Like all decent Australians, I love a winner. So naturally the Olympics is an exciting time for me, as the entire nation sits enthralled before their television sets, eager to discover who our new heroes are. Already in these Games we have had reason to laud the magnificent achievements of Mack Horton, the women’s 4×100 relay team, the women’s rugby sevens team, and of course plucky young Catherine Skinner, the best advertisement for shotguns since my cousin’s wedding.

Yes, the Olympics is the time to celebrate all that is best about the Australian spirit, so it’s ironic that it also gives rise to the feeblest and most wretched of national impulses: the elevation of failure.

As I mentioned above, I love a winner. And the great thing about winners is they come first. That is, they do not come second, and they sure as hell don’t come third. And yet every four years at Olympics time, alongside the rightful reverence for our gold medallists, we find ourselves caught up in the deeply unedifying practice of congratulating those of our countrymen and women who have, by any reasonable standard, shamed us all by falling short of excellence.

Apparently, according to the snivelling sycophants of our sporting media, I am supposed to be “impressed” by Australian archers coming third. I am supposed to be “proud” of my compatriots claiming bronze in the pool. Well, those Australians who believe their country doesn’t belong on top might be willing to let themselves feel this way. I say no way.

Let’s be very clear about this: gold medals go to winners. And by definition, all those who are not winners are losers. You can contort the language as much as you like to create nonsensical constructions like “winning bronze” or “winning silver” or “there is no shame in losing”, but what I’m talking about here are the facts. And the facts are there for all to see: the men’s relay team was beaten. The archery team was beaten. Those synchronised divers were not as synchronised as the synchronised divers who won the synchronised diving.

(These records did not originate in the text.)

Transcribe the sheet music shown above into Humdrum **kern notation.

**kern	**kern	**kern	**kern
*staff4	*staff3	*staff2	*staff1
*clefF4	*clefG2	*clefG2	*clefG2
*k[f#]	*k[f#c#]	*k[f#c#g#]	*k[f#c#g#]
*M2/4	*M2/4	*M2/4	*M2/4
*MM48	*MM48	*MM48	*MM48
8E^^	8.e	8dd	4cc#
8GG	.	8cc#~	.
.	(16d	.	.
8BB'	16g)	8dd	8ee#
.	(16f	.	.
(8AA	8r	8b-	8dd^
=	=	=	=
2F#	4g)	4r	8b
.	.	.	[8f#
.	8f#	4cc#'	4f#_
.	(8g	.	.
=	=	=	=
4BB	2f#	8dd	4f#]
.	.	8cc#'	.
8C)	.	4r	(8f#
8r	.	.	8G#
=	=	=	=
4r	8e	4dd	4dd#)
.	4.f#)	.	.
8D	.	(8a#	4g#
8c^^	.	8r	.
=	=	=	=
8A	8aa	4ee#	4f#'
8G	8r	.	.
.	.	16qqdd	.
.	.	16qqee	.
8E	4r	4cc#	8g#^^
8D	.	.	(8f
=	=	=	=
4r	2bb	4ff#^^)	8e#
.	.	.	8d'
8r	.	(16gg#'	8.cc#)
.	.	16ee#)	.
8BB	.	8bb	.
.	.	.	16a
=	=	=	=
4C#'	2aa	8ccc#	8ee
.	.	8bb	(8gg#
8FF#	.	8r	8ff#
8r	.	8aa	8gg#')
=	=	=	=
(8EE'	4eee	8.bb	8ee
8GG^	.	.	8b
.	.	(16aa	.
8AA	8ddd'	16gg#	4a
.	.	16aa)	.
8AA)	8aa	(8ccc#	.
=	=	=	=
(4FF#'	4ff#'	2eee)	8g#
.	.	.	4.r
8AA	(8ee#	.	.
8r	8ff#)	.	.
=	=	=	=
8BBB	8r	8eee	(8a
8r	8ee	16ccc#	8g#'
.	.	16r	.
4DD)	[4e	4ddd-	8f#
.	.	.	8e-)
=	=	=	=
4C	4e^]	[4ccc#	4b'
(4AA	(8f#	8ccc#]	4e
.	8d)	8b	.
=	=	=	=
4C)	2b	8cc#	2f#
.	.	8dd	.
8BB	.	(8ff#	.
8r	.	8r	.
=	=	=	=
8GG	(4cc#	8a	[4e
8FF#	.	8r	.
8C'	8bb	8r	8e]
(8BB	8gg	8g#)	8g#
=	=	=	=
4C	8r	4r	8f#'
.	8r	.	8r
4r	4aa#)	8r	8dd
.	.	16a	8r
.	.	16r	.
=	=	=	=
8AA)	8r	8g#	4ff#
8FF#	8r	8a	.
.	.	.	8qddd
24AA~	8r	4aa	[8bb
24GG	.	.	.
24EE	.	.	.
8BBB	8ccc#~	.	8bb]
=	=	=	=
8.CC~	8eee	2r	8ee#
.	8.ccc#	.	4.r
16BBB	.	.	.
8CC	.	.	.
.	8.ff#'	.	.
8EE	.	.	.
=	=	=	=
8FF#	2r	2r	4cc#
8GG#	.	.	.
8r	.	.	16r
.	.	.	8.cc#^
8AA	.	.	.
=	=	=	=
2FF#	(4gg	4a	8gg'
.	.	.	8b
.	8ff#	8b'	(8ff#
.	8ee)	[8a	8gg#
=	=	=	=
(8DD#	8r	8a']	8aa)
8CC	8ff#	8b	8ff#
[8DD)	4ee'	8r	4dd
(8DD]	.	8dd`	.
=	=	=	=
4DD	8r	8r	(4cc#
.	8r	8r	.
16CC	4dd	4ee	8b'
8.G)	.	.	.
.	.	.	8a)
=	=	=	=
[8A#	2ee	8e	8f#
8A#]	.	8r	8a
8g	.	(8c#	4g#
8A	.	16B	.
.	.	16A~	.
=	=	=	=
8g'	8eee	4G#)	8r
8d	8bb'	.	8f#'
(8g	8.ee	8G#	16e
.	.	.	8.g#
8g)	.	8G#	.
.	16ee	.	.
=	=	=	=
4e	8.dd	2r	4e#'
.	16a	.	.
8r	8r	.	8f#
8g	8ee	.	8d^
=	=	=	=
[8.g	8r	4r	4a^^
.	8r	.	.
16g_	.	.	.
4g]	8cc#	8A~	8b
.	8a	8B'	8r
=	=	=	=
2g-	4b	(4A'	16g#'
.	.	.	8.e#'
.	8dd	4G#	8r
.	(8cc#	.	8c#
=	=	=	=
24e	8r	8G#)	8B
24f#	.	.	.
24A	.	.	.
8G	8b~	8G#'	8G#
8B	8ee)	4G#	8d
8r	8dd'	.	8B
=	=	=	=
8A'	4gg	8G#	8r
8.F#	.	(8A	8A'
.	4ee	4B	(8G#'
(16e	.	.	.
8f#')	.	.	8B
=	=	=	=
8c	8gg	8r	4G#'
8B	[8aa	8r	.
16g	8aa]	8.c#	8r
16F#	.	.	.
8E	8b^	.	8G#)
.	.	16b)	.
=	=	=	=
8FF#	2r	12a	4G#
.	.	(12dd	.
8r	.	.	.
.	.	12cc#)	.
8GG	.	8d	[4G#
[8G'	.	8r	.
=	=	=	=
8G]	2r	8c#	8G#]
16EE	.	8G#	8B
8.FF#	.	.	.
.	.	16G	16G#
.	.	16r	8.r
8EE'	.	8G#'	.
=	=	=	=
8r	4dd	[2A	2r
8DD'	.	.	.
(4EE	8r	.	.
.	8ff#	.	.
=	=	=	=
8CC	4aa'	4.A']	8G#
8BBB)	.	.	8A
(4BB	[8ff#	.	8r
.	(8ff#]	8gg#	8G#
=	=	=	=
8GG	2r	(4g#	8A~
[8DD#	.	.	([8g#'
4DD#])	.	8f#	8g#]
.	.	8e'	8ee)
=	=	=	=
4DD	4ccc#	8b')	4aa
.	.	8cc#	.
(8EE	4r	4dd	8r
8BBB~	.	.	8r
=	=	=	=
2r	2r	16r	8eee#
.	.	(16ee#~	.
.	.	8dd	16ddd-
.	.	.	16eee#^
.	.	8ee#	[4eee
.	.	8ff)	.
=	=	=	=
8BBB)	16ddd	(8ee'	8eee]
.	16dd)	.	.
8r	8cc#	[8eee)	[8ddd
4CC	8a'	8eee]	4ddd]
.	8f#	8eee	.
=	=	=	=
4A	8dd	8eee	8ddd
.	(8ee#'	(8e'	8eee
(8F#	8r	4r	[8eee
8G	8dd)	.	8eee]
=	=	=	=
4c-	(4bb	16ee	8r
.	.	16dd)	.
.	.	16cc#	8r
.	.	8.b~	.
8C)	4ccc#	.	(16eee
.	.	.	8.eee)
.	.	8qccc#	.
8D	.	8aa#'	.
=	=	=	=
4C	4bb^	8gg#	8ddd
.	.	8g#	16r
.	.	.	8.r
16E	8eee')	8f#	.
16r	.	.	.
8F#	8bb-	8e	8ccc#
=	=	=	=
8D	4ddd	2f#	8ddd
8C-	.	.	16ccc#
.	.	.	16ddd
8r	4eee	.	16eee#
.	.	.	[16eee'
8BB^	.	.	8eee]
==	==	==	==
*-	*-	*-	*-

They know it, too. Is there anything so pathetic and vile as a bronze medallist? At least those who finish fourth or below have the decency to slink off into the shadows where they belong, sparing the rest of us the sight of their loathsome inadequacy. But when a minor medal is attained, they stand up in public, grinning like idiots, flaunting to the world their wilful denial of reality, the only clue to the truth — the truth they will not admit even to themselves — in their hollow, hunted eyes, the deep sorrow and completely justified self-loathing hiding behind those mendacious smiles.

Why does it matter, I hear you ask in the whining voice of a born loser? It matters because we are a small country fighting for relevance on the world stage, and we will never gain international respect until we learn to stop settling for less than the best. How can we enter trade negotiations with China, or defence treaty talks with Indonesia, when foreign leaders are smirking at us and making snide remarks to each other about how easily pleased we are? How can we demand a fair deal from the world, when we won’t even demand elite performance from our athletes? “We don’t need to offer them much,” other nations’ diplomats will chuckle to themselves, “they’re the kind of country who’s happy with bronze”.

It can’t go on like this. We have to decide: are we a nation of winners, or are we a nation of prideful incompetents, too busy patting ourselves on the back for failing to bother figuring out how to succeed? It’s time for the media and the public in this country to restrict the plaudits and the praise to gold medallists only, and to direct at all other competitors harsh, unstinting criticism. It is for their own good. Or if not exactly for their own good, at least for our own enjoyment. But just because it’s fun to abuse an Olympian doesn’t mean it’s not also the right thing to do. So let’s do it: let’s all work together to make sure that by Tokyo 2020, bronze medallists are as ashamed of themselves as we already are of them.